I’d be interested in using it if the data could just be pulled from Apple Health. I don’t sleep with my phone and I’m not buying a $55 toy that does what my watch already accomplishes.
Exactly, I have a Galaxy watch myself and it does a fine job of tracking my sleep despite how old it is. They made Pokemon Go able to sync walking data with the system health app so they game could reward you even without it open. I don’t know why they missed that for Pokemon Sleep, especially with all the delays
What fire hazard? All bedding made in most parts of the world made in the last 50 years or so are made of very fire-retardant materials. It’s actually really hard to set a bed on fire these days.

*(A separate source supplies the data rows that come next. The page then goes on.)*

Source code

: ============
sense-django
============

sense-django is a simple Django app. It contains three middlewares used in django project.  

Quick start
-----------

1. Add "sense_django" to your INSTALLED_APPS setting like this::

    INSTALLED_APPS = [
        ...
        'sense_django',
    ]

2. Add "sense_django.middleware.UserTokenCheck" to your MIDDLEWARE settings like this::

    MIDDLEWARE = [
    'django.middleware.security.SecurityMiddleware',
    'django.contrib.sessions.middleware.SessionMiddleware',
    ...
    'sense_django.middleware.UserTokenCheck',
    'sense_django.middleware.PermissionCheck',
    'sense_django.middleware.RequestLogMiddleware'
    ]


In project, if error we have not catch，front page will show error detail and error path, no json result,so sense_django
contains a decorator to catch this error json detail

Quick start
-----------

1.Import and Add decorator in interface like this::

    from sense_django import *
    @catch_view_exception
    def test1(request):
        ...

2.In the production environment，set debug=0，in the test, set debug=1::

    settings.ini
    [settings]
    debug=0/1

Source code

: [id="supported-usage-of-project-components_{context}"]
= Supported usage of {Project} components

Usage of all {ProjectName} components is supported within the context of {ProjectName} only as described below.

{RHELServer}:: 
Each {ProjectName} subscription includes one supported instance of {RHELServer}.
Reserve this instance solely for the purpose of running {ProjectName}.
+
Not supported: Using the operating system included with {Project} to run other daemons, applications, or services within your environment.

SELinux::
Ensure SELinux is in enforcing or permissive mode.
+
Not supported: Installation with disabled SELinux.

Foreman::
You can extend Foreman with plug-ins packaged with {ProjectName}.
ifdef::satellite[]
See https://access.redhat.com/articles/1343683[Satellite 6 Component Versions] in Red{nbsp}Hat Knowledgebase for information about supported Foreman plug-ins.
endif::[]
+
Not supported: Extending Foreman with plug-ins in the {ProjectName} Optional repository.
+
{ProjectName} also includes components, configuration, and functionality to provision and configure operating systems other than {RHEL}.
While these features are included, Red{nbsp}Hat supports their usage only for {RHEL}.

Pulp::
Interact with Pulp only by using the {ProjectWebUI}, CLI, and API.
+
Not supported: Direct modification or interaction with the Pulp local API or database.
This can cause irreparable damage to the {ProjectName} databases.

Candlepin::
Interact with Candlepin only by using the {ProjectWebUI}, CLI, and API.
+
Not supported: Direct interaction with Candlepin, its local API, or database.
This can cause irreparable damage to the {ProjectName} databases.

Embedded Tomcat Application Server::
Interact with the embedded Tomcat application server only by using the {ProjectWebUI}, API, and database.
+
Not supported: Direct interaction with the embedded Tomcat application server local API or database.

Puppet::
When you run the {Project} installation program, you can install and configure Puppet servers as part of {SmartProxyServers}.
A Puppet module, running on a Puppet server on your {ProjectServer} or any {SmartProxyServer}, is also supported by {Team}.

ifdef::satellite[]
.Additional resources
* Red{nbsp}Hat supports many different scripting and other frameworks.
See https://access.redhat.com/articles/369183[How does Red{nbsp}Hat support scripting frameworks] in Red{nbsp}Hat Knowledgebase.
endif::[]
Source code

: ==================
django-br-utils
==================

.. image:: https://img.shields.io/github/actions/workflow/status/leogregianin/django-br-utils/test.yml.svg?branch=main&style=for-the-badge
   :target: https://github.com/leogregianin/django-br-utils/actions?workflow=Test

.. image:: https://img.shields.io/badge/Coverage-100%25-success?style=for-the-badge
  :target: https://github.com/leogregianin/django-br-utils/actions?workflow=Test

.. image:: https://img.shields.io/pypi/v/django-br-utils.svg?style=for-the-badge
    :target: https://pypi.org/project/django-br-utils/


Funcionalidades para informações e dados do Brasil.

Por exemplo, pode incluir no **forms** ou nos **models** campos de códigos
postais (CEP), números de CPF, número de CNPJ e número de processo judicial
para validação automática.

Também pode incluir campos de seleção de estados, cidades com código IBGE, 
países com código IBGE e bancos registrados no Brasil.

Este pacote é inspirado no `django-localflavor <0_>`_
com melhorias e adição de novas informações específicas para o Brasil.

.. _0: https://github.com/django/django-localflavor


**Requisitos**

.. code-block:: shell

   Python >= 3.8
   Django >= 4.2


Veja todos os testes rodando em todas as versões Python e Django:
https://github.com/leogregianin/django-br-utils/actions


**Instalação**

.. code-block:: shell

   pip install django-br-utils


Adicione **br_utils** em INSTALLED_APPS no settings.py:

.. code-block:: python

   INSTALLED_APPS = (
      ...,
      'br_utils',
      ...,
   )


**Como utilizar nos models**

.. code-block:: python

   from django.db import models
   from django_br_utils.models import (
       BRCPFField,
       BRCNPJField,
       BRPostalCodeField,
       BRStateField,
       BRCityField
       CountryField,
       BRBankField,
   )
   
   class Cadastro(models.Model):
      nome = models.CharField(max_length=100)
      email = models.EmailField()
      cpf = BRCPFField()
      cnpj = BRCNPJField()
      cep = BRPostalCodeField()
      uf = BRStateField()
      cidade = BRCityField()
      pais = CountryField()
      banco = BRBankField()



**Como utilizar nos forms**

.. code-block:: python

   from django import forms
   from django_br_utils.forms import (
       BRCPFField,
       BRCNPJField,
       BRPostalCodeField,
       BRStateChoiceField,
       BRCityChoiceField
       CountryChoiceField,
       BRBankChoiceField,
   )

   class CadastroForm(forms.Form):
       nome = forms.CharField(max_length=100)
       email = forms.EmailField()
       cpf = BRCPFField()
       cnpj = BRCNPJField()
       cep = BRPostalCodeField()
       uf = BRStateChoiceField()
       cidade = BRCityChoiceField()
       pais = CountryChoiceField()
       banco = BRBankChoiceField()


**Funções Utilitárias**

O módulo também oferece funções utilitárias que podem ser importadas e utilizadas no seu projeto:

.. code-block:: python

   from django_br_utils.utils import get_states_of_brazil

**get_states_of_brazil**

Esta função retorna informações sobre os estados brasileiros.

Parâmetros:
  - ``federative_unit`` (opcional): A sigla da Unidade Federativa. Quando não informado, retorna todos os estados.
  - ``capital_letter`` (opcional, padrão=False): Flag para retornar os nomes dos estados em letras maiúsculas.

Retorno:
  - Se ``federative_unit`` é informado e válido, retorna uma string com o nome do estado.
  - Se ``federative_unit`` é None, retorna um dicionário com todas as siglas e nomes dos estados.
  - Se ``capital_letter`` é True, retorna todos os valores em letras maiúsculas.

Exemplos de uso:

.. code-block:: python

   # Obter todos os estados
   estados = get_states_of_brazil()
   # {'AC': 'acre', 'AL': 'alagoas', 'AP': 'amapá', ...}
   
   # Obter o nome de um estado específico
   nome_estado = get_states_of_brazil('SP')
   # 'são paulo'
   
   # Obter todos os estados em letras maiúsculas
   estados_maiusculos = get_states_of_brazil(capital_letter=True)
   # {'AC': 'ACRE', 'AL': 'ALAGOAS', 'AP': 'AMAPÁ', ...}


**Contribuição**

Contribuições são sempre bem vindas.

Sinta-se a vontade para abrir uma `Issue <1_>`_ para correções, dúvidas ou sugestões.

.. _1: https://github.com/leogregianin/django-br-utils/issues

It’s actually really hard to set a bed on fire these days.
With cigarettes, sure. With an overheated lithium-ion battery? Not really
Nah, you can take a blowtorch to a modern mattress and you’ll burn a hole through it, but it won’t catch fire and spread at all.
In fact, that’s literally how they test the flame retardant abilities of a mattress; it has to withstand at least 70 seconds of a blowtorch from a foot away. If the fire spreads, it’s a fail. That’s how most mattresses are tested under the 16 CFR 1640 standard.